In 1996, Schwan's introduced the Freschetta pizza line and acquired La Roue du Pays d'Auge, a frozen foods producer in France. In 1998, Schwan's opened a pizza plant in Osterweddingen, Germany. In 2001, Schwan's acquired the Edwards dessert company from Ripplewood Holdings, and in 2003, the Mrs. Smith's dessert company from Flowers Foods. Also in 2003, the corporation changed its name from Schwan's Sales Enterprises to The Schwan Food Company.

In 2010, Schwan's teamed up with the TV series Top Chef and served dishes that were made famous by chefs that were featured on the Bravo television series.

In February 2019, the company announced it had completed the sale of 80% of the privately held company's stock to CJ CheilJedang of South Korea, effectively ending the Schwan family's control of the company. Most of Schwan's continued to exist as a subsidiary of CJ, but the Schwan family retained 100% of the ownership of Schwan's Home Delivery Service.

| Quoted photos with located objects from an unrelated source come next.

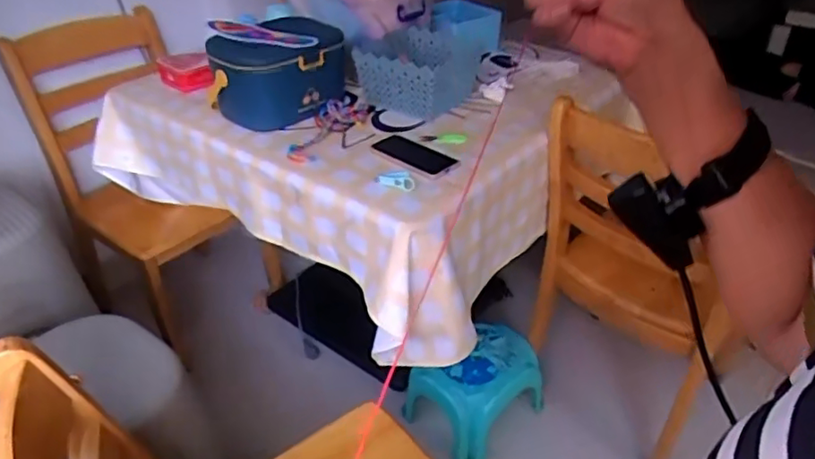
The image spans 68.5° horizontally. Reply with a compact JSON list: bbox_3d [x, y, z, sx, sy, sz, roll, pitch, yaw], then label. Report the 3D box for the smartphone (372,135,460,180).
[{"bbox_3d":[0.011,-0.143,1.151,0.095,0.010,0.192,-23,37,-33],"label":"smartphone"}]

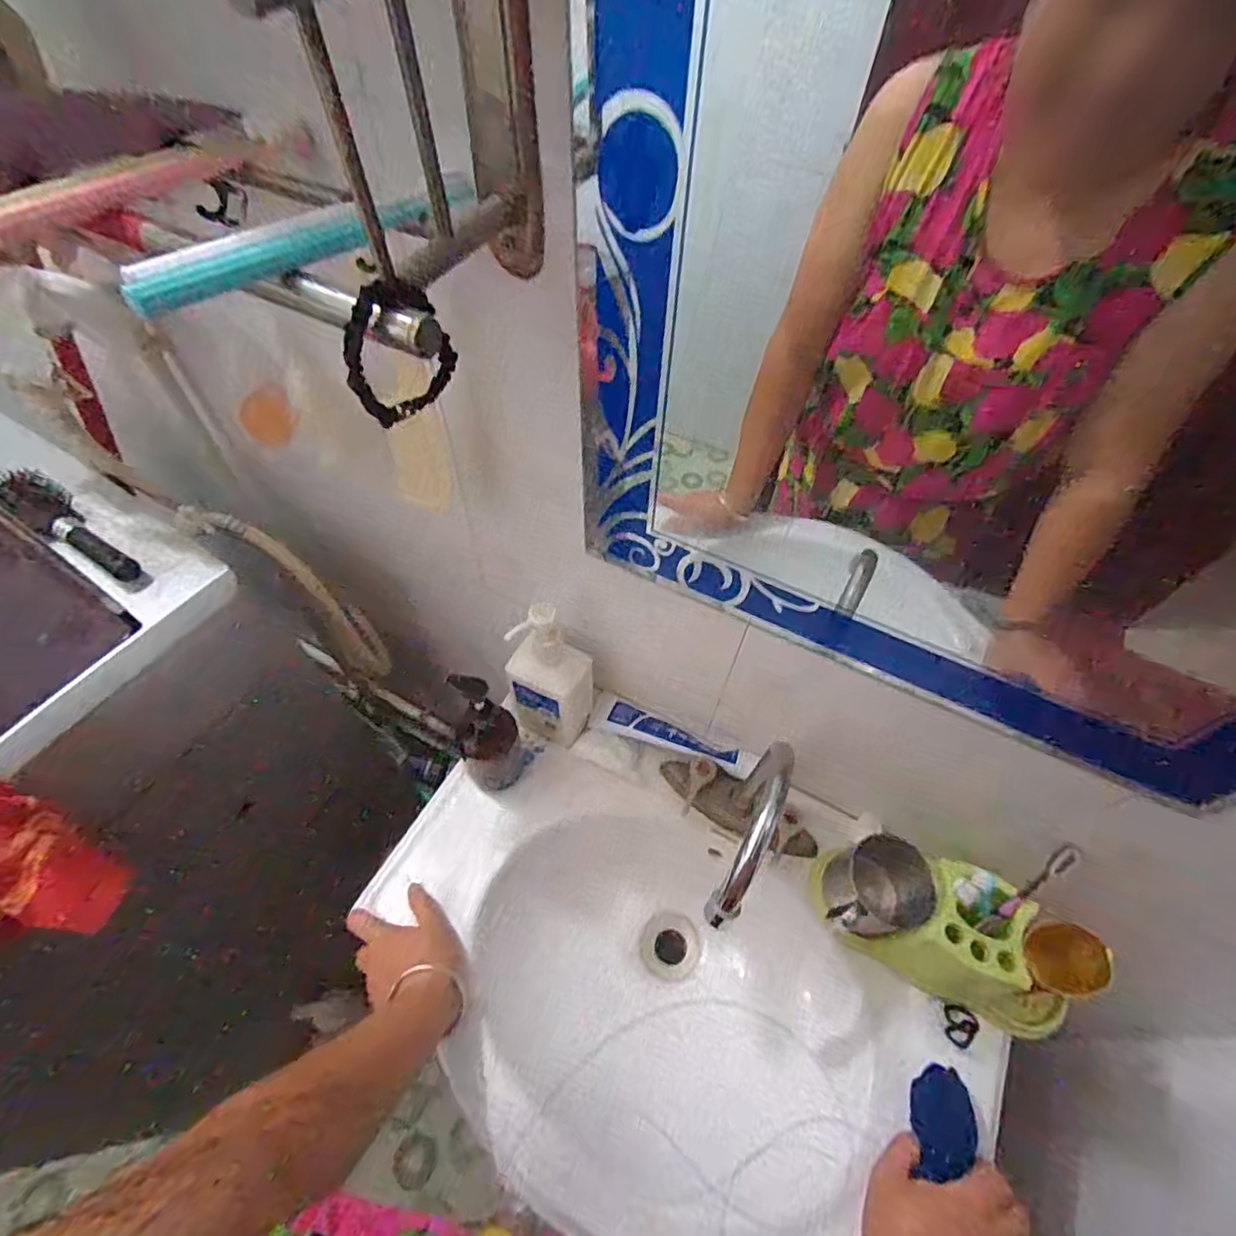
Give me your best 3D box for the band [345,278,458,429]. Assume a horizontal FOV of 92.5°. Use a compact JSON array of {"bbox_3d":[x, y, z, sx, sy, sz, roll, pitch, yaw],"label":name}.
[{"bbox_3d":[-0.101,-0.125,0.275,0.017,0.057,0.055,31,60,16],"label":"band"}]

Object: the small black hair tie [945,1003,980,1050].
[{"bbox_3d":[0.327,0.388,0.562,0.031,0.009,0.033,11,56,4],"label":"small black hair tie"}]

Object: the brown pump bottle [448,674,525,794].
[{"bbox_3d":[-0.138,0.127,0.621,0.068,0.156,0.064,6,56,1],"label":"brown pump bottle"}]

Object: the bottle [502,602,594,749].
[{"bbox_3d":[-0.078,0.070,0.639,0.087,0.194,0.068,21,58,10],"label":"bottle"}]

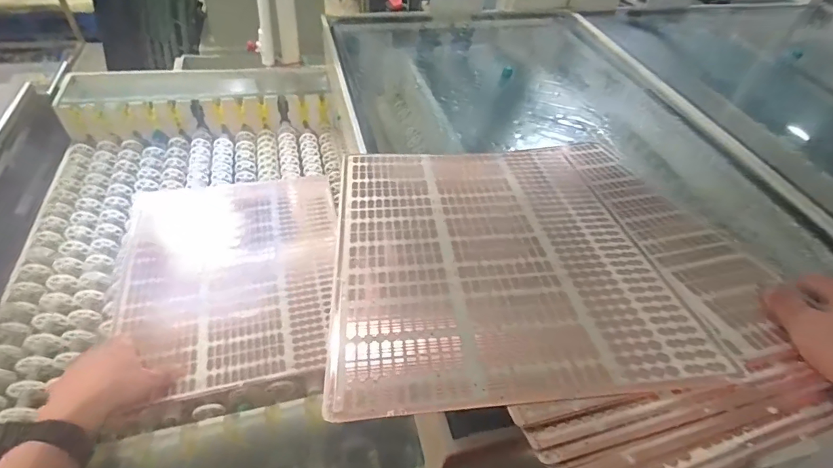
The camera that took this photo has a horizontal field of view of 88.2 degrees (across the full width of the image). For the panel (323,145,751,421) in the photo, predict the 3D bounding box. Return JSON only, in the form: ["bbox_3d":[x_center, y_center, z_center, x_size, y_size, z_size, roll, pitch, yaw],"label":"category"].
[{"bbox_3d":[0.082,0.006,0.494,0.338,0.009,0.403,-3,39,-5],"label":"panel"}]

In March 2022, Schwan's Home Delivery announced that it was rebranding as Yelloh, a reference to the color of its trucks. As of October 2023, Yelloh has been operated by Cygnus Home Service, LLC, which is independently owned by members of the Schwan family. On September 23, 2024, Yelloh announced that the company would cease operations on November 8, 2024, citing "insurmountable business challenges".